Arianna Calesso


“We’re Here to Be for Each Other”
Words and music by Hank Fridell
with Mrs. Deichert’s 5th Grade Class
©2003 Hank Fridell



      Arianna Calesso

I take your right arm and walk a half step behind
I have faith in what I will find
Faith means you believe, believe it’s there
Even though you can’t see it, you trust it is there

Chorus:
Where one is weak another is strong. (They may be different)
If someone’s struggling help them along. (They’re doing their best)
There’s something you can learn, don’t laugh or pretend.
We’re here to be here for each other, be a friend.

I could sing before I could talk, loved languages and songs.
Learning came easy, I’ve spent my life teaching, and helping others along.
I raised four beautiful children, then adopted nine more.
Lou and I teach computers to the blind, teaching is what I’m here for.

My mother’s voice, my father’s whistle, I missed them so at school.
But I found friends, they’re like family, it’s almost spiritual.
Now there’s someone I understand, sharing joys and sorrows, too.
He’s my right hand, he’s my life, he’s my Lou.

If I could start my life over I would not be different.
I am totally, absolutely contented.
Living in a sighted world hasn’t always been easy.
I have faith God can use me just the way I am.

We are here to be here for each other, be a friend.


My name is Arianna Calesso and I was born in Trenton, New Jersey in 1935. When I was two months old, the doctor told my mother I was blind. That day was her birthday. Wouldn’t that be a terrible birthday present? I lived a normal life like any other child. The word “can’t” was never used in our house and I was told, “Big girls don’t cry.”

At age five, I was sent to a boarding school for the visually handicapped. I missed my family terribly when I was at school Monday through Friday. I loved spending time with my parents. I lived in a wonderful neighborhood with children to play with. I learned to ride bikes, and I was a very good jump roper.

I always wanted to go to public school so I could live at home during the week. In ninth grade, I was able to transfer to a public school. I was thrilled and thought it would be a great adventure. I was one of two students in the state of New Jersey that was given permission to attend public school in 1949. I loved languages and music. I memorized all of my music and when Braille books weren’t available, a Kindergarten teacher read the assignments to me.

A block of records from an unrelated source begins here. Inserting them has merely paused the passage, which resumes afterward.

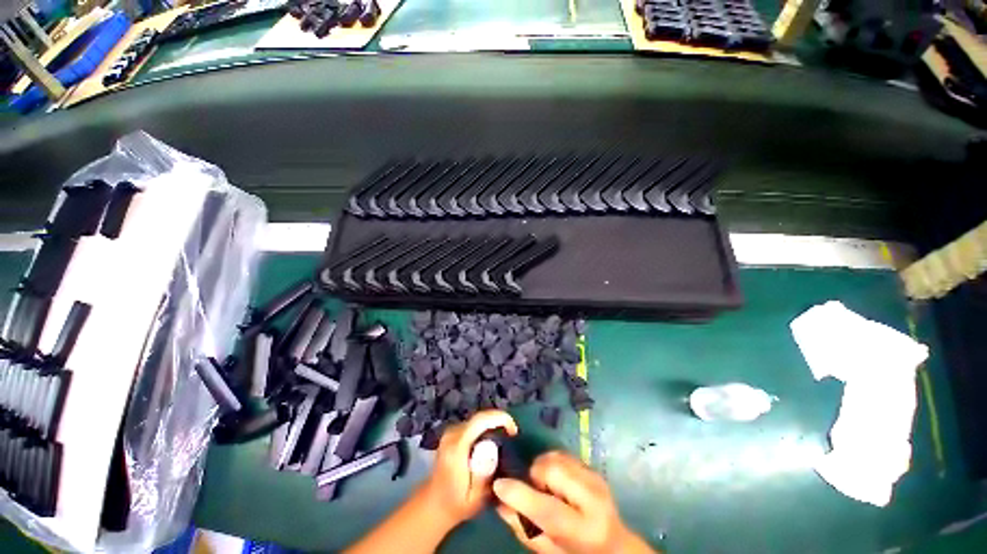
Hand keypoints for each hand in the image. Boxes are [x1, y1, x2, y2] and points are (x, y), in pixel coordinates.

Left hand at [421, 410, 517, 525]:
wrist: (434, 504)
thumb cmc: (457, 504)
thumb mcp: (475, 499)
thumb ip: (484, 476)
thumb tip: (496, 452)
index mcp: (456, 447)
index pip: (480, 420)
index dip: (500, 418)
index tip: (514, 431)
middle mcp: (452, 434)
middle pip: (480, 417)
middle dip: (499, 421)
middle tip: (513, 435)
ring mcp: (451, 431)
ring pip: (477, 419)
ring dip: (493, 423)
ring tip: (507, 437)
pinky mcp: (453, 432)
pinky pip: (474, 423)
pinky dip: (486, 427)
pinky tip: (494, 439)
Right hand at [492, 451, 653, 553]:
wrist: (615, 544)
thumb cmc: (578, 552)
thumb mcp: (551, 551)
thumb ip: (525, 529)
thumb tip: (499, 502)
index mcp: (584, 530)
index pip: (548, 509)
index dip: (520, 495)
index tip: (499, 484)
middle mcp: (593, 498)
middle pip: (553, 469)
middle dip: (535, 475)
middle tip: (535, 490)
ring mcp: (594, 478)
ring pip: (556, 456)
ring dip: (543, 467)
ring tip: (547, 486)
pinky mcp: (592, 468)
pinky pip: (562, 454)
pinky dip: (552, 463)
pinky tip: (556, 480)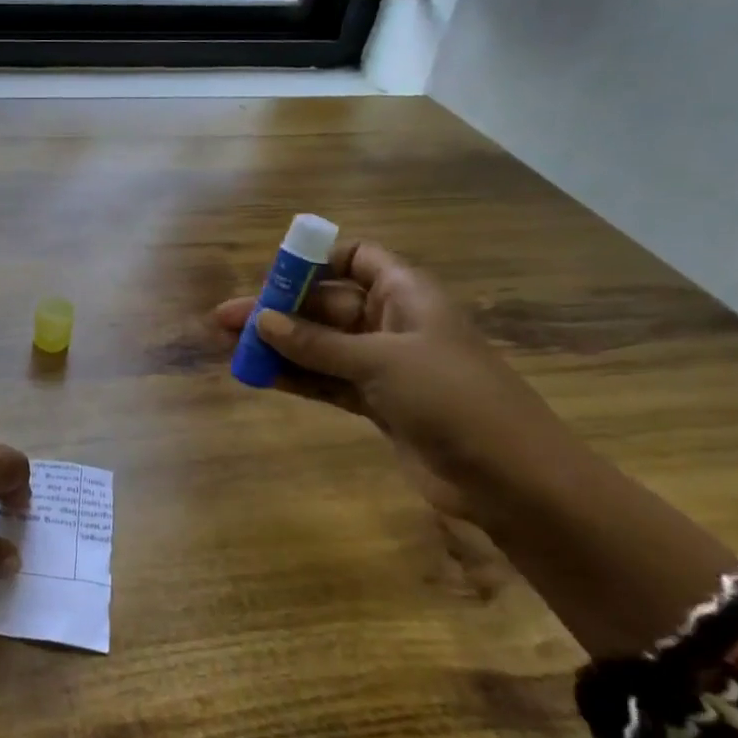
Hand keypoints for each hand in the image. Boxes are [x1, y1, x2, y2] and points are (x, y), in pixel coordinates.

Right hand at [212, 239, 567, 525]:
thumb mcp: (379, 361)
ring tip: (229, 347)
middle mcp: (392, 322)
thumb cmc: (452, 398)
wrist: (511, 479)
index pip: (357, 258)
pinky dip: (296, 377)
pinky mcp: (378, 402)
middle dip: (278, 310)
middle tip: (226, 320)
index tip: (273, 276)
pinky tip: (258, 376)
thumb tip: (261, 321)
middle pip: (325, 304)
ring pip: (320, 345)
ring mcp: (384, 365)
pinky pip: (326, 379)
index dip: (315, 261)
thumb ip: (317, 343)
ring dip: (279, 346)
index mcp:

After graduating 18th out of 311 students, I attended Rider College and studied to be a switchboard operator. I always wanted to be a teacher, and I guess I always was. I raised four beautiful, intelligent daughters and adopted nine other children, all with disabilities. Raising children wasn’t different for me, I baby sat from the time I was seven. I had wonderful neighbors and family too.

Helping people, advocating for blind people, writing songs, collecting clocks, and teaching blind people how to operate computers are things that make me tick. I think it is important for people to be fair, helpful, and friendly. You never know what you might learn from someone who is different than you. We are all here to help each other.

Lou, my husband, is the love of my life. We share fears and joys together. We understand each other and we get along great. We have a non‐profit organization called Communicating Computers for the Blind Foundation. We want to help blind people learn how to use computers, so they can get a job and be more independent.

One thing I would like to see in Spearfish is available transportation on the weekends and safer sidewalks to walk on. You could get run over in this town at intersections, even if you are sighted!

Advice: Don’t go to the person who wants to be friendly. Go to the one who is a little shy and quiet, and you’ll learn something you wouldn’t in 10,000 years. Maybe that person will be a little less afraid, and a little friendlier.